Tab General, Compilare:
· Title: Titolo della nota
· Tag: sono parole che verranno indicizzate con la nota e risulteranno utili per trovarla. Ad esempio se il titolo della nota è “hotel”, alcuni tag potrebbero essere “prenotazione”, “vacanze”, “soggiorno” ecc.
·
Description:
è il corpo della nota. Può essere in formato HTML.
·
Assigned
Object: selezionare
o Myself
Per collegare la nota al proprio utente. Le note appariranno nel tab ‘Notes’ quando si clicca sul proprio utente.
o User
Per collegare la nota ad un utente. Quando si clicca su User, sulla colonna di destra vengono riportati gli utenti disponibili. Cliccando su di un utente, verrà compilato il campo ‘Assigned to’ con il nome dell’utente scelto.
o Team
Per collegare la nota ad un team. Quando si clicca su Team, sulla colonna di destra vengono riportati i team disponibili. Cliccando su di un team, verrà compilato il campo ‘Assigned to’ con il nome del team scelto.
o Trust
Per collegare la nota ad un trust. Quando si clicca su Trust, sulla colonna di destra vengono riportati i trust disponibili. Cliccando su di un trust, verrà compilato il campo ‘Assigned to’ con il nome del trust scelto.
o Project
Per collegare la nota ad un progetto. Quando si clicca su Project, sulla colonna di destra vengono riportati i progetti disponibili. Cliccando su di un progetto, verrà compilato il campo ‘Assigned to’ con il nome del progetto scelto.
o Task
Per collegare la nota ad un task. Quando si clicca su Task, sulla colonna di destra vengono riportati i task disponibili. Cliccando su di un task, verrà compilato il campo ‘Assigned to’ con il nome del task scelto.
o System
Per creare una nota generica nel sistema, non collegata ad un particolare oggetto o categoria di oggetto
Le note di tipo system sono indicate per creare faq o help in linea (vedi la sezione sottostante riguardante le famiglie).
· Assign Next Note:
Per collegare una nota a quella che si sta editando in qualità di successiva alla presente.
· Assign Previous Note:
Per collegare una nota a quella che si sta editando in qualità di precedente alla presente.
Tab Families:
In questo tab vengono riportate le ‘famiglie’ alle quali è possibile assegnare una nota. Le famiglie sono dei particolari insiemi che servono a raggruppare le note per tipologia.
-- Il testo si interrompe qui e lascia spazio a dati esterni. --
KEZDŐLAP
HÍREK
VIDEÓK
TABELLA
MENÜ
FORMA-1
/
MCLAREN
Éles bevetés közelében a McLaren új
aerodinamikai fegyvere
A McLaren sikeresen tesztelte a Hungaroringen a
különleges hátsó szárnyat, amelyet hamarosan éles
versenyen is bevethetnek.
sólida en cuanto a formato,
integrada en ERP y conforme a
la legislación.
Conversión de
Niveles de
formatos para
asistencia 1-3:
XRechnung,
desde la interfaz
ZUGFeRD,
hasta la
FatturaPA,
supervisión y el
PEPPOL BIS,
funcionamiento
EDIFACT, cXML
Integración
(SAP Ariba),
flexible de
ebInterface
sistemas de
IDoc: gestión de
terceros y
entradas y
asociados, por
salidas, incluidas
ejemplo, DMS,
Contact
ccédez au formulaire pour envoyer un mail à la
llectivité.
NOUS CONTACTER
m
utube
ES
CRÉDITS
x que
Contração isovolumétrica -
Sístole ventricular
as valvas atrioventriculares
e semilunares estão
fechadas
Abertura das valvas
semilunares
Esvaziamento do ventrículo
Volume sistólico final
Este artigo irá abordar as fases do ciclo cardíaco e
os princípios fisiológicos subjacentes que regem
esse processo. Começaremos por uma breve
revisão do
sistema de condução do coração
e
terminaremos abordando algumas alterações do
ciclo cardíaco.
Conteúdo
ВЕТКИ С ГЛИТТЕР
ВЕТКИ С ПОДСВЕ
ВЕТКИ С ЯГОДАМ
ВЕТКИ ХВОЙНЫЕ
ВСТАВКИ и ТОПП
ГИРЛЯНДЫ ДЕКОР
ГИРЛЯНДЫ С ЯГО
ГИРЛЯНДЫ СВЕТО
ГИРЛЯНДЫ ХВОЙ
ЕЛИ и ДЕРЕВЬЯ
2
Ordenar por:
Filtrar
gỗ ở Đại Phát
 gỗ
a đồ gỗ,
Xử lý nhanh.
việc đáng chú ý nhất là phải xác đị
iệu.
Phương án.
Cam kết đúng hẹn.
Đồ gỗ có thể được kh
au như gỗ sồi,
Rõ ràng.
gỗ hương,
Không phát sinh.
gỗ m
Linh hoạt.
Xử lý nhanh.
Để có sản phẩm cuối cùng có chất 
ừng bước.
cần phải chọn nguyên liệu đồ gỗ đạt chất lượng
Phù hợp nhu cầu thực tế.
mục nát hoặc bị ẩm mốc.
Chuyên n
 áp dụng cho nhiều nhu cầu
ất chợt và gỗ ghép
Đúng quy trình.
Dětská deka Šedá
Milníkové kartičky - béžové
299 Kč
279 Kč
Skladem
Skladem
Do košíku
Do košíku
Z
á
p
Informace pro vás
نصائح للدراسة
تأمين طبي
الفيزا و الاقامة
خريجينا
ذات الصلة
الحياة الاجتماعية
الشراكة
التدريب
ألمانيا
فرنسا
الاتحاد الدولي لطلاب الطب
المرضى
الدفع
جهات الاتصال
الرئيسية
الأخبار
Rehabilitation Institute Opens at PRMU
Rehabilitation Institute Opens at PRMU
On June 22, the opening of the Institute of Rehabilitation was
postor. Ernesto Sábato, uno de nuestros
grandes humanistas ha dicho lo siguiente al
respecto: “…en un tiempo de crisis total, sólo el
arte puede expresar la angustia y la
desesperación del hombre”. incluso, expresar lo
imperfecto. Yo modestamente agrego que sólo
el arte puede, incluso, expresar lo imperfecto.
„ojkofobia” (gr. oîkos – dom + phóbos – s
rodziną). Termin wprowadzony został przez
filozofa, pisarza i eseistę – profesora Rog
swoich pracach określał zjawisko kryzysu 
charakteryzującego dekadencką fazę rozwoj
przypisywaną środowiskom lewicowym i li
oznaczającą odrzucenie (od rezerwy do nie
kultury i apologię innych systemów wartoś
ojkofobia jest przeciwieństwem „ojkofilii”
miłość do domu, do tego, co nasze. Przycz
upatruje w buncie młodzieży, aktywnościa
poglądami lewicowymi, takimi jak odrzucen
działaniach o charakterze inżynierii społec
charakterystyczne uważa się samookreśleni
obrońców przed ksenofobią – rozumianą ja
Il sistema presenta due tipi di famiglie di default, gli ‘Help’ e le ‘Faq’. La famiglia ‘Help’ raccoglie le note che collegano il programma alle sezioni help dello stesso. Le Faq è un’altra famiglia predefinita nel quale è possibile registrare le faq.
Queste due famiglie non sono cancellabili. Gli amministratori del sistema possono introdurre nuove famiglie.
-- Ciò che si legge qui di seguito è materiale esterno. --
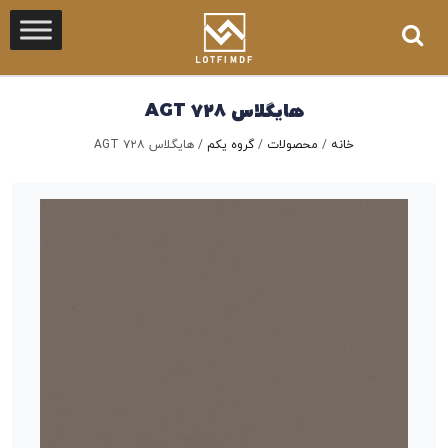
هایگلاس ۷۲۸ AGT
خانه
/
محصولات
/
گروه یکم
/
هایگلاس ۷۲۸ AGT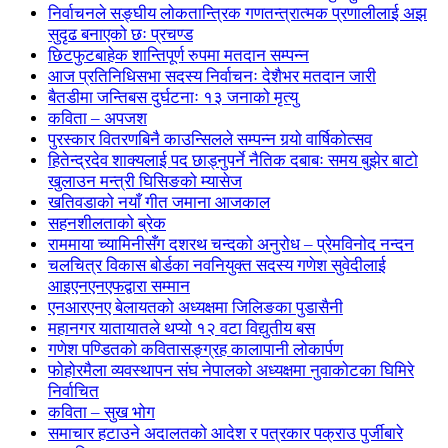
निर्वाचनले सङ्घीय लोकतान्त्रिक गणतन्त्रात्मक प्रणालीलाई अझ
सुदृढ बनाएको छः प्रचण्ड
छिटफुटबाहेक शान्तिपूर्ण रुपमा मतदान सम्पन्न
आज प्रतिनिधिसभा सदस्य निर्वाचनः देशैभर मतदान जारी
बैतडीमा जन्तिबस दुर्घटनाः १३ जनाको मृत्यु
कविता – अपजश
पुरस्कार वितरणबिनै काउन्सिलले सम्पन्न गर्‍यो वार्षिकोत्सव
हितेन्द्रदेव शाक्यलाई पद छाड्नुपर्ने नैतिक दबाबः समय बुझेर बाटो
खुलाउन मन्त्री घिसिङको म्यासेज
खतिवडाको नयाँ गीत जमाना आजकाल
सहनशीलताको ब्रेक
राममाया च्यामिनीसँग दशरथ चन्दको अनुरोध – प्रेमविनोद नन्दन
चलचित्र विकास बोर्डका नवनियुक्त सदस्य गणेश सुवेदीलाई
आइएनएनएफद्वारा सम्मान
एनआरएनए बेलायतको अध्यक्षमा जिलिङका पुडासैनी
महानगर यातायातले थप्यो १२ वटा विद्युतीय बस
गणेश पण्डितको कवितासङ्ग्रह कालापानी लोकार्पण
फोहोरमैला व्यवस्थापन संघ नेपालको अध्यक्षमा नुवाकोटका घिमिरे
निर्वाचित
कविता – सुख भोग
समाचार हटाउने अदालतको आदेश र पत्रकार पक्राउ पुर्जीबारे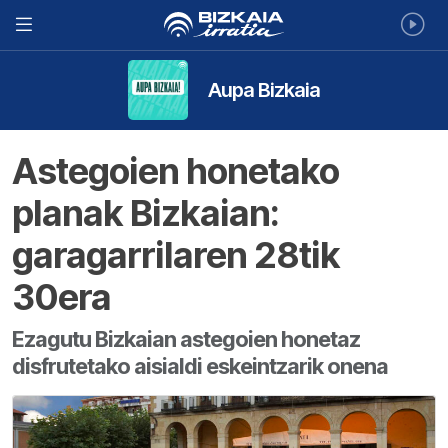
Aupa Bizkaia
Astegoien honetako
planak Bizkaian:
garagarrilaren 28tik
30era
Ezagutu Bizkaian astegoien honetaz
disfrutetako aisialdi eskeintzarik onena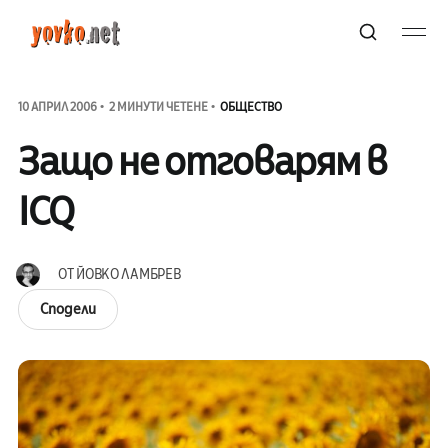
10 АПРИЛ 2006
2 МИНУТИ ЧЕТЕНЕ
ОБЩЕСТВО
Защо не отговарям в
ICQ
ОТ
ЙОВКО ЛАМБРЕВ
Сподели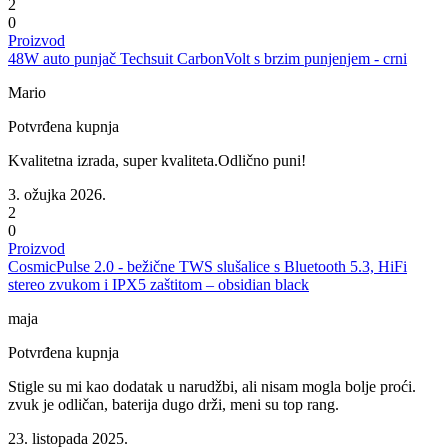
2
0
Proizvod
48W auto punjač Techsuit CarbonVolt s brzim punjenjem - crni
Mario
Potvrđena kupnja
Kvalitetna izrada, super kvaliteta.Odlično puni!
3. ožujka 2026.
2
0
Proizvod
CosmicPulse 2.0 - bežične TWS slušalice s Bluetooth 5.3, HiFi
stereo zvukom i IPX5 zaštitom – obsidian black
maja
Potvrđena kupnja
Stigle su mi kao dodatak u narudžbi, ali nisam mogla bolje proći.
zvuk je odličan, baterija dugo drži, meni su top rang.
23. listopada 2025.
Per associare una nota ad una famiglia, cliccare su Available e selezionare la famiglia desiderata.
In comVira la quota rappresenta il massimo spazio disco allocabile da una singola entità, sia essa un Utente, Team, Progetto o Task.
Le quote possono essere impostate quanto si crea un oggetto oppure quando lo si edita, agendo sul campo ‘Quota’ dell’oggetto.
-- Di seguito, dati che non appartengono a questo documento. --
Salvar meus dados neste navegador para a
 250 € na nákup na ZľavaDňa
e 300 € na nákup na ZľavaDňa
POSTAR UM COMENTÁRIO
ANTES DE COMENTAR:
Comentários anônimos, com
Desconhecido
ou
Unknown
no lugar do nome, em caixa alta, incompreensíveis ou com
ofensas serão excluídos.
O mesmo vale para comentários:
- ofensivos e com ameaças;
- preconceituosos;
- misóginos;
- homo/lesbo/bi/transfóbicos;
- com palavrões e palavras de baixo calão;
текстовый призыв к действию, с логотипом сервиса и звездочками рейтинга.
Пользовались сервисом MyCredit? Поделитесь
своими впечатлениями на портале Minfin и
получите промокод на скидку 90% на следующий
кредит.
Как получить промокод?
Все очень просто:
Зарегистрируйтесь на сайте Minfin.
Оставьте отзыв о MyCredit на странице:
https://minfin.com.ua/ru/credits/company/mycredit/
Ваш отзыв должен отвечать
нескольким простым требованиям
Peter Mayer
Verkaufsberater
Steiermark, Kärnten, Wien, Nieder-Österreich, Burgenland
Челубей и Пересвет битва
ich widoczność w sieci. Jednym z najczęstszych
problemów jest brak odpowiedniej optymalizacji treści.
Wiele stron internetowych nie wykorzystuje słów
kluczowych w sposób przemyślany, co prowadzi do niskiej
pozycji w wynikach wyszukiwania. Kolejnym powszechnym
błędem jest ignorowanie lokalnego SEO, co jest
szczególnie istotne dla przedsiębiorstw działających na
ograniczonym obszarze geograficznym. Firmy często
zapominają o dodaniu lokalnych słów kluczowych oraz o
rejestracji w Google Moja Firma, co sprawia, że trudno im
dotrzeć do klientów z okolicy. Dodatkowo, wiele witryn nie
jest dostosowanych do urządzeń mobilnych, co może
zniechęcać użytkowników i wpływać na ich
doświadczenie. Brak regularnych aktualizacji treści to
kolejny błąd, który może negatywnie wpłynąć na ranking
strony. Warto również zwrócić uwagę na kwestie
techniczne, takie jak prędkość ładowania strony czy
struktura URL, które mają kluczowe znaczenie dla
Bisogna fare attenzione che eventuali oggetti presenti nel cestino (trash), fino a quando non vengono definitivamente cancellati, concorrono nel occupare spazio su disco e potrebbero quindi determinare il superamento della quota allocata.
Un'altra cosa da tenere in considerazione è che se un oggetto ne incapsula un altro, il valore massimo della quota è determinato dall’oggetto incapsulante.
Per comprendere meglio quanto sopra descritto supponiamo, ad esempio, che ad un progetto venga data quota 1Gb e che ai due team di progetto presenti nel progetto venga data ad entrambi quota 2Gb.
Gli storage massimi che potranno essere caricati nel progetto, anche se vengono caricati all’interno di uno dei team od entrambi i team, è massimo 1Gb. Se un team satura la quota di 1Gb, l’altro team non potrà caricare nulla nel sistema.